Otro de los terrenos de disputa tiene que ver con el lugar de las mujeres en la sociedad. No por nada el primer capítulo de Persépolis se llama “El velo”: la obligatoriedad del velo impuesta en 1979 por el régimen de los ayatolá era corolario de los cambios profundísimos que estaban sucediéndose en Irán. Nuevamente, el punto de vista de la niña se centra en la falta de comprensión que tenían ella y sus compañeras sobre por qué debían, de un día para el otro, usar obligatoriamente el velo. Por eso, vemos que las niñas juegan con el velo al quitárselo y usarlo para jugar.
De esta forma sencilla, se nos muestra que la forma de vestirse de la sociedad, lejos de ser un mandato de una fuerza superior, es resultado de relaciones de poder que en ese entonces aún no estaban consolidadas, ni para las niñas. Es más, Persépolis nos permite comprender elementos que desde un ojo occidental tal vez nos resultarían casi imperceptibles. Por ejemplo, que la forma de vestir el velo podía ser también una forma de resistencia al régimen y que las mujeres que se permitían mostrar alguna porción de su cabello lo hacían para de alguna forma expresar su inconformismo.
Los sectores que vemos estallar en Irán en las distintas revueltas no aparecen en la calle para luego desaparecer. La sociedad iraní no es un bloque monolítico y las movilizaciones masivas de principios de este año así lo confirman. Desde los sectores masivos de trabajadores que se manifiestan contra el régimen hasta las mujeres que se quitan el velo y queman las imágenes de los líderes religiosos; por abajo, el pueblo iraní es un hormiguero social.
En la novela gráfica de Satrapi, vemos esto mismo. Ella se detiene en decenas de historias, más allá de su historia personal, que dan cuenta de la resiliencia de un pueblo oprimido por el régimen y el imperialismo: las historias de Anoosh, Niloufar, Taher, los Baba-Levi, con mayor o menor desarrollo, son ejemplo de esto. Las viñetas que cuentan su vida no son anecdóticas, sino que tienen la sensibilidad de retratar a partir de una experiencia de vida la opresión a la que fue subyugada un pueblo entero que quería liberarse de una monarquía.
Estas vivencias marcaron profundamente a Marjane Satrapi. La historia política se entrelaza con la historia personal, haciendo que Persépolis sea también una historia sobre la autoafirmación.
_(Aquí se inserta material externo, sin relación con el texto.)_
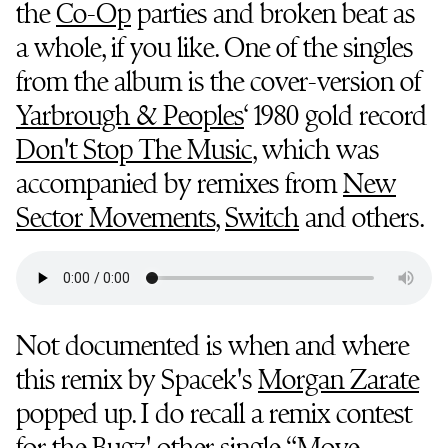
the
Co-Op
parties and broken beat as
a whole, if you like. One of the singles
from the album is the cover-version of
Yarbrough & Peoples
‘ 1980 gold record
Don't Stop The Music
, which was
accompanied by remixes from
New
Sector Movements
,
Switch
and others.
Not documented is when and where
this remix by Spacek's
Morgan Zarate
popped up. I do recall a remix contest
for the Bugz' other single “Move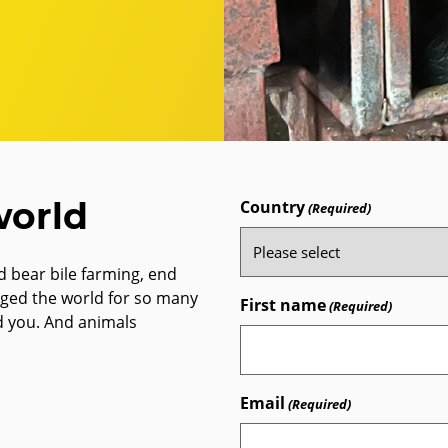
world
Country
(Required)
 bear bile farming, end
nged the world for so many
First name
(Required)
d you. And animals
Email
(Required)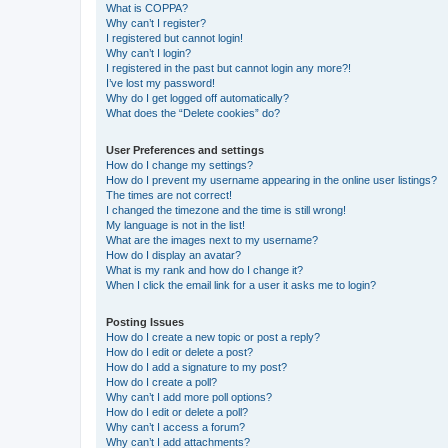
What is COPPA?
Why can’t I register?
I registered but cannot login!
Why can’t I login?
I registered in the past but cannot login any more?!
I’ve lost my password!
Why do I get logged off automatically?
What does the “Delete cookies” do?
User Preferences and settings
How do I change my settings?
How do I prevent my username appearing in the online user listings?
The times are not correct!
I changed the timezone and the time is still wrong!
My language is not in the list!
What are the images next to my username?
How do I display an avatar?
What is my rank and how do I change it?
When I click the email link for a user it asks me to login?
Posting Issues
How do I create a new topic or post a reply?
How do I edit or delete a post?
How do I add a signature to my post?
How do I create a poll?
Why can’t I add more poll options?
How do I edit or delete a poll?
Why can’t I access a forum?
Why can’t I add attachments?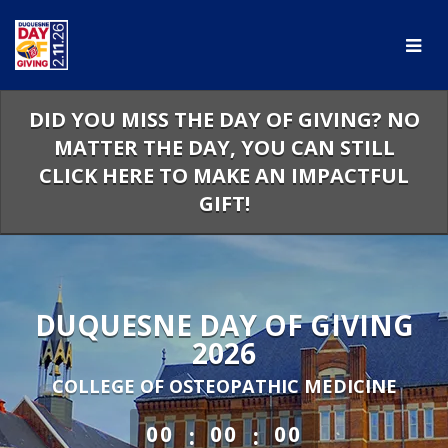
Skip
to
Main
Content
DID YOU MISS THE DAY OF GIVING? NO
MATTER THE DAY, YOU CAN STILL
CLICK HERE TO MAKE AN IMPACTFUL
GIFT!
DUQUESNE DAY OF GIVING
2026
COLLEGE OF OSTEOPATHIC MEDICINE
less than 1 minute remaining
:
:
00
00
00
Desde su niñez a sus años de veinteañera, vemos cómo Marjane se niega y se afirma en los desvíos que implican construir una identidad que es compleja: es problemático ser iraní, es problemático ser inmigrante, es problemático ser mujer. La autoafirmación no es una cuestión lineal: es un problema que la novela gráfica recorre.
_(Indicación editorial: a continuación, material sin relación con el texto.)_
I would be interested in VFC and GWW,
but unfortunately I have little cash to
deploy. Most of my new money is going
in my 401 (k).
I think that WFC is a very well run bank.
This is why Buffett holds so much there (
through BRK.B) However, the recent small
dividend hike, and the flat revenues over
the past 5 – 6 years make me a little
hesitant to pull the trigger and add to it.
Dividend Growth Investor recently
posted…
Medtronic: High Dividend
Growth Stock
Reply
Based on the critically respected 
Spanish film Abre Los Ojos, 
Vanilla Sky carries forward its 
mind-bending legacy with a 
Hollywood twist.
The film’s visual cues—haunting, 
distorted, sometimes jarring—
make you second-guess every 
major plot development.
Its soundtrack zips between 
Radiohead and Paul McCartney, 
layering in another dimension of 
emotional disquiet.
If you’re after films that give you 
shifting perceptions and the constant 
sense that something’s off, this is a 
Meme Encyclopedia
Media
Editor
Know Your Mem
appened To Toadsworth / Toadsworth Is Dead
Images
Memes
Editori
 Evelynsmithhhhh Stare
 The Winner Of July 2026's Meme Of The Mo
A lo largo del recorrido, una identidad comienza a definirse. La niña traviesa y contestataria se vuelve una mujer que quiere ser libre y que quiere que toda la sociedad iraní sea libre. La niña fan de Iron Maiden recorriendo las calles de Irán con su campera de “Punk is not dead” halla su expresión en la mujer que cuestiona la opresión del régimen hacia las mujeres y la clase trabajadora iraní. En Persépolis, Marjane nos contó la historia de su pueblo, al tiempo que nos hizo parte de cómo aprendió a ser íntegra como le decía su abuela y honesta consigo misma como su tío Anoosh.
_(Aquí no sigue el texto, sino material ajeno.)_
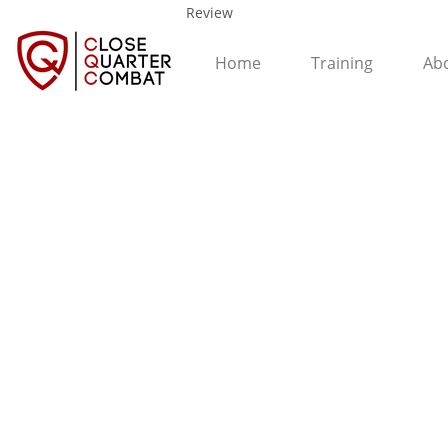
Review
Home
Training
Ab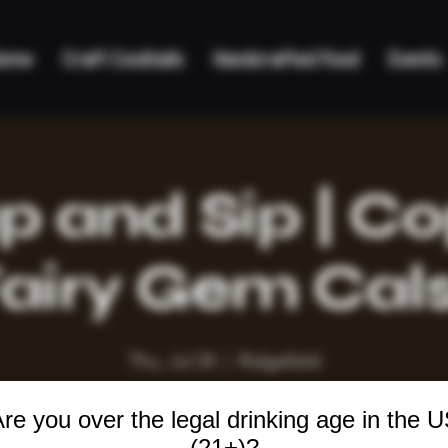
ome
Craft Cocktails
Handcrafted Food
Events
 and Sip | C
airy Gem Cal
Thu, Jul 24
  |  
Ridgefield
re you over the legal drinking age in the 
(21+)?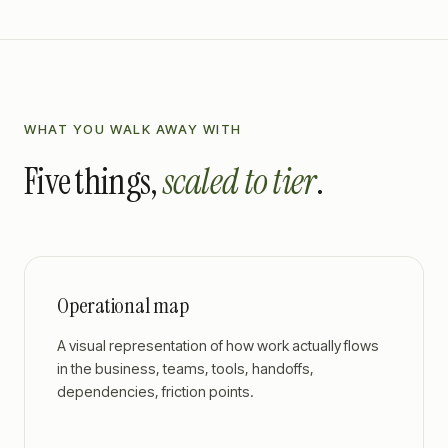
WHAT YOU WALK AWAY WITH
Five things,
scaled to tier
.
Operational map
A visual representation of how work actually flows
in the business, teams, tools, handoffs,
dependencies, friction points.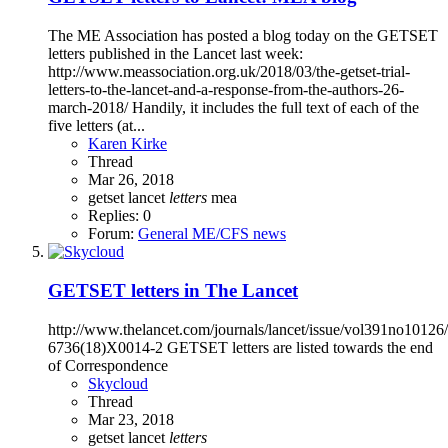
The ME Association has posted a blog today on the GETSET
letters published in the Lancet last week:
http://www.meassociation.org.uk/2018/03/the-getset-trial-
letters-to-the-lancet-and-a-response-from-the-authors-26-
march-2018/ Handily, it includes the full text of each of the
five letters (at...
Karen Kirke
Thread
Mar 26, 2018
getset
lancet
letters
mea
Replies: 0
Forum:
General ME/CFS news
GETSET letters in The Lancet
http://www.thelancet.com/journals/lancet/issue/vol391no10126
6736(18)X0014-2 GETSET letters are listed towards the end
of Correspondence
Skycloud
Thread
Mar 23, 2018
getset
lancet
letters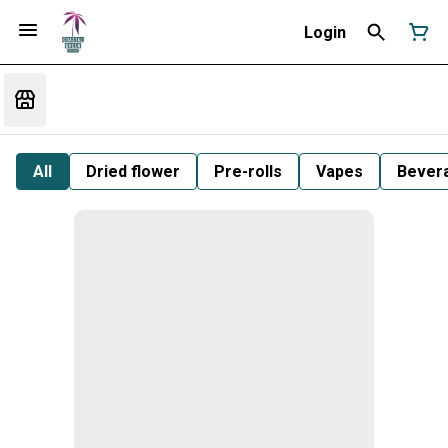
Login
All
Dried flower
Pre-rolls
Vapes
Bever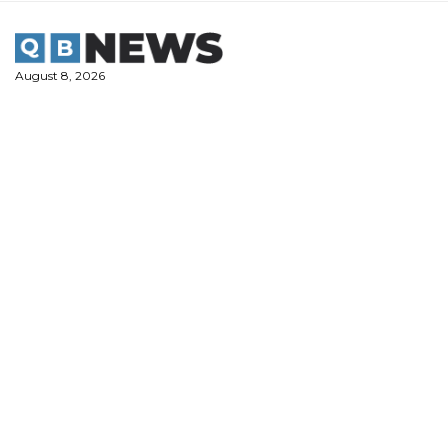
Skip
to
content
August 8, 2026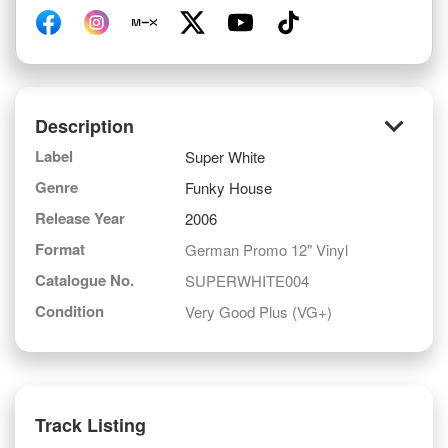
keyboard_arrow_down
Description
Label
Super White
Genre
Funky House
Release Year
2006
Format
German Promo 12" Vinyl
Catalogue No.
SUPERWHITE004
Condition
Very Good Plus (VG+)
Track Listing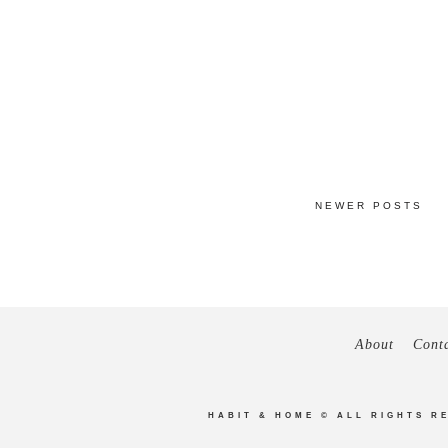
NEWER POSTS
About
Cont
HABIT & HOME
© ALL RIGHTS R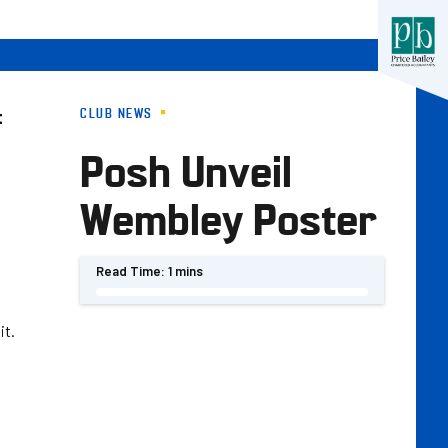
CLUB NEWS
t
Posh Unveil
Wembley Poster
Read Time:
1 mins
it.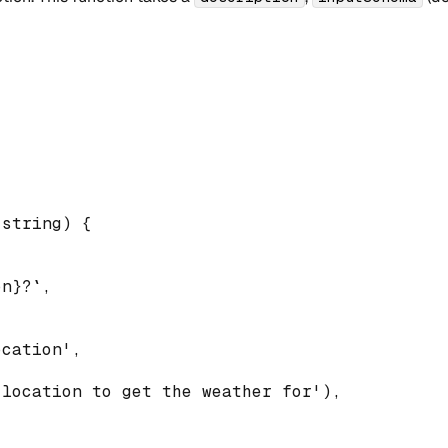
string
)
{
on
}
?
`
,
ocation'
,
 location to get the weather for'
)
,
Definitivamente, solamente pudimos abarcar algunos de los motivos que hacen a Persépolis una obra universal y, a su autora, una compañera de ruta que despedimos. Su obra es una de compromiso, en la que el arte transmite la experiencia de un pueblo que lucha por liberarse. De esta manera, el arte que retrata el pasar de los explotados y oprimidos por el mundo con sus historias, nutre nuestro espíritu para las peleas del futuro.